Consequences of data breach
During the breach, OnePlus confirmed that certain customer information, including names, contact numbers, emails, and shipping addresses, may have been exposed. However, OnePlus assured that sensitive data such as payment details and account information remained secure and unaffected by the breach.
The exact number of affected customers was not disclosed by the company. However, back in January 2018, OnePlus had previously acknowledged a security breach that impacted approximately 40,000 customers. During that incident, unauthorized access led to the theft of customers’ credit card information.
You can earn up to $7,000 for submitting a bug
As we mentioned above that bug bounty program is an initiative that company setup to encourage individual to identify and report security vulnerabilities or bugs in their software, websites, or digital infrastructure. So oneplus encourage users that whenever they detect any bugs they should report to the oneplus. In the response of this, the individual will receive a financial compensation.
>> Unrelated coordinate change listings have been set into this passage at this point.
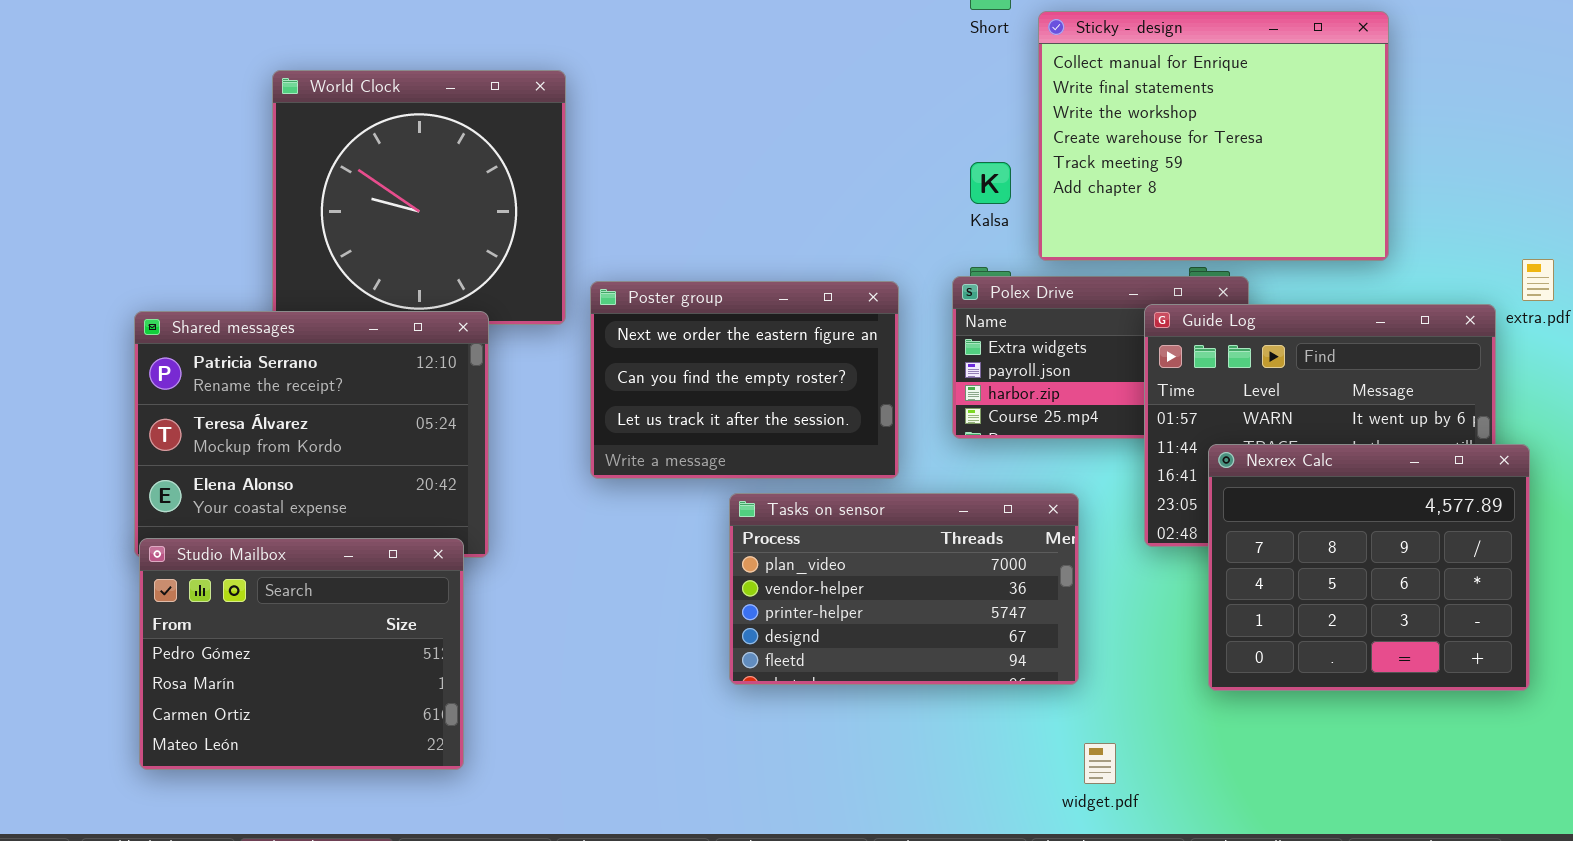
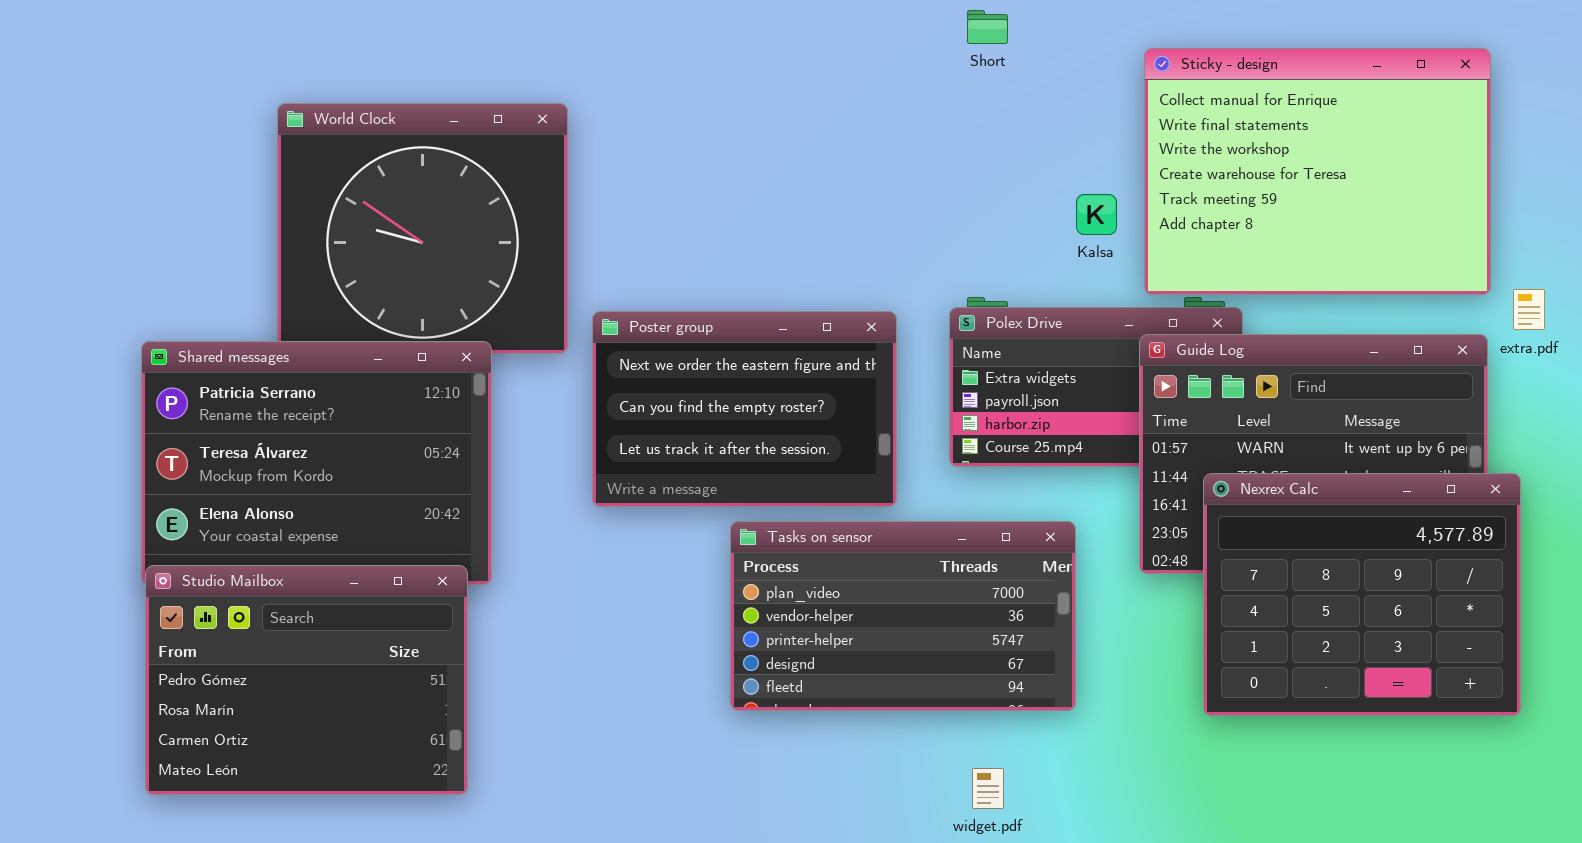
Sticky - design: [1038,11,1389,261] -> [1144,48,1491,295], moved
Kalsa: [970,162,1011,204] -> [1076,194,1117,235], moved
widget.pdf: [1084,743,1116,784] -> [972,768,1004,809], moved

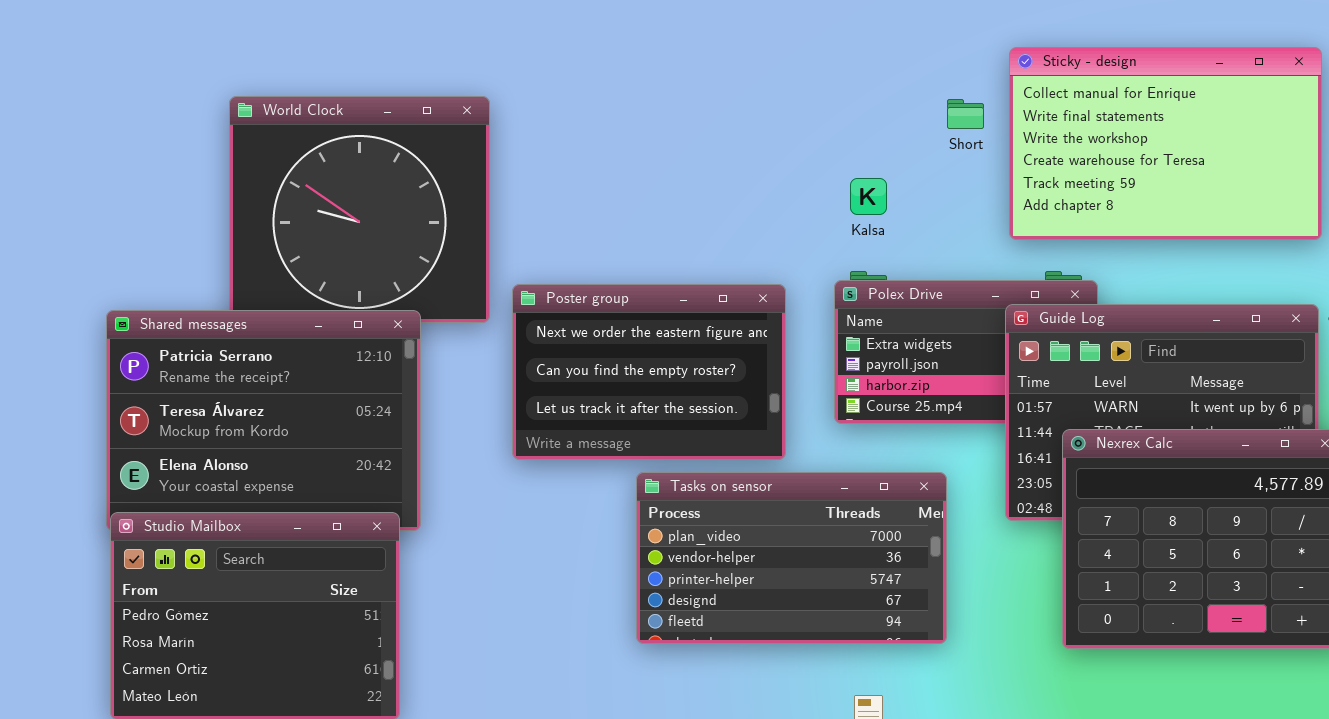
Short: [967,10,1008,44] -> [947,99,984,129], moved
Sticky - design: [1144,48,1491,295] -> [1009,47,1322,240], resized
Kalsa: [1076,194,1117,235] -> [850,178,887,215], moved

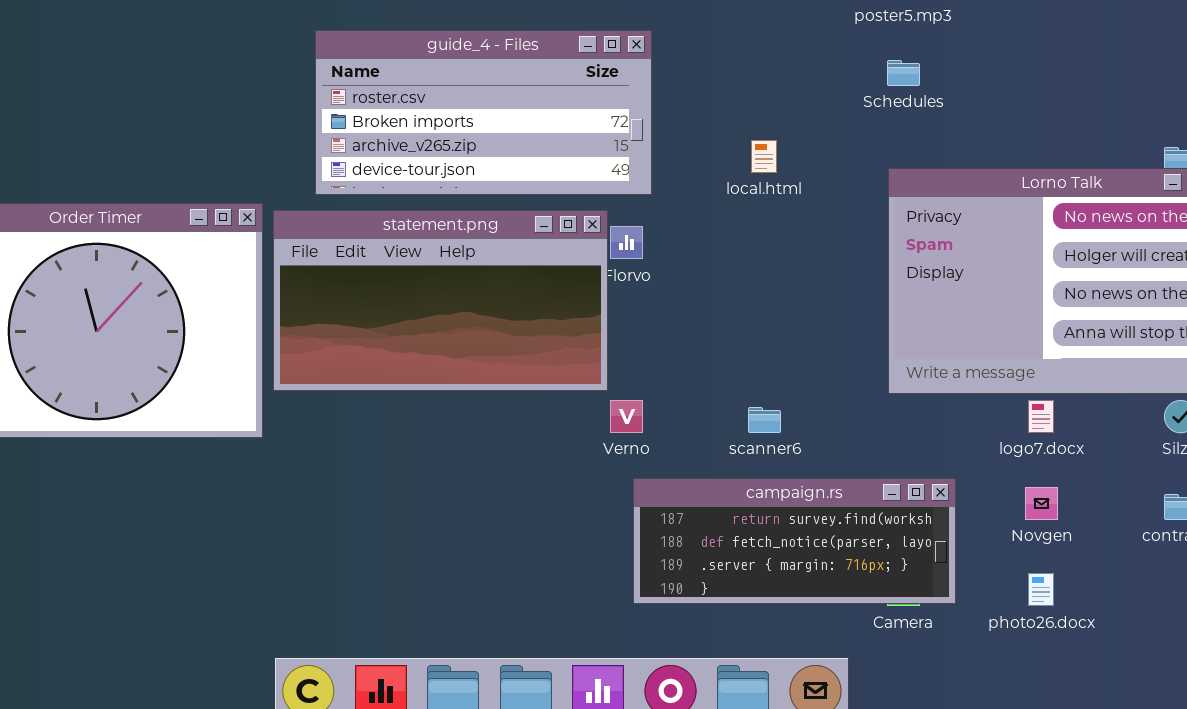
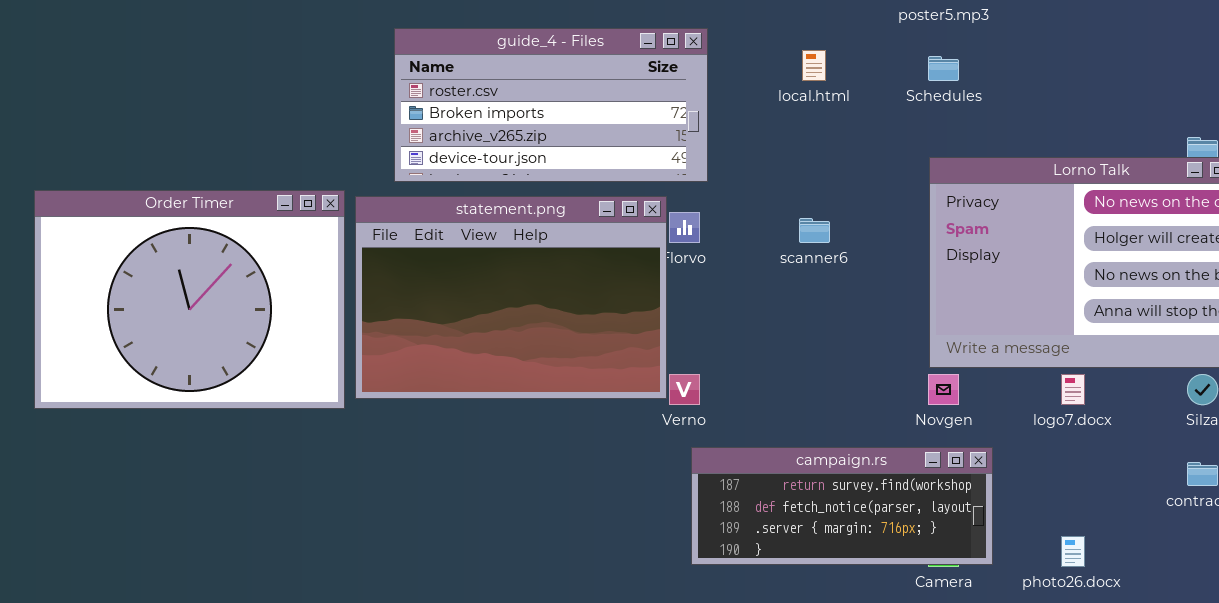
local.html: [751,140,777,173] -> [802,50,826,81], moved
statement.png: [273,210,608,391] -> [355,196,667,399], resized
scanner6: [748,407,781,433] -> [799,218,830,243], moved
Novgen: [1025,487,1058,520] -> [928,374,959,405], moved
For this bug bounty program oneplus divided the reward in several categories including special cases, critical, high, medium, and low. They specified different range of amount for the different categories of reports.
For special cases, the maximum reward offered is up to $7000, indicating that OnePlus recognizes the significance of these exceptional cases and is willing to provide a higher compensation for them.
For critical issues, the reward range is specified as $750 to $1500, implying that vulnerabilities or bugs falling under this category have a substantial impact on the security of OnePlus’ software, websites, or digital infrastructure.
The high category offers a range of $250 to $750, suggesting that issues in this category have a significant impact but are not considered as severe as critical cases. While for medium and low the amount decreases to $100-$250 and $50-$100 respectively.
In conclusion of oneplus hackeronepeters theverge, OnePlus took a significant step in prioritizing user data security by introducing its bug bounty program after a data breach in 2019. Collaborating with HackerOne, OnePlus aimed to leverage the expertise of the security community to identify and rectify vulnerabilities. The breach exposed certain customer information, but sensitive data like payment details remained unaffected. The bug bounty program incentivized individuals to report bugs, with rewards ranging from $50 to $7,000 based on the severity of the vulnerability. This initiative demonstrates OnePlus’ commitment to addressing security concerns and ensuring a safer digital environment for its users.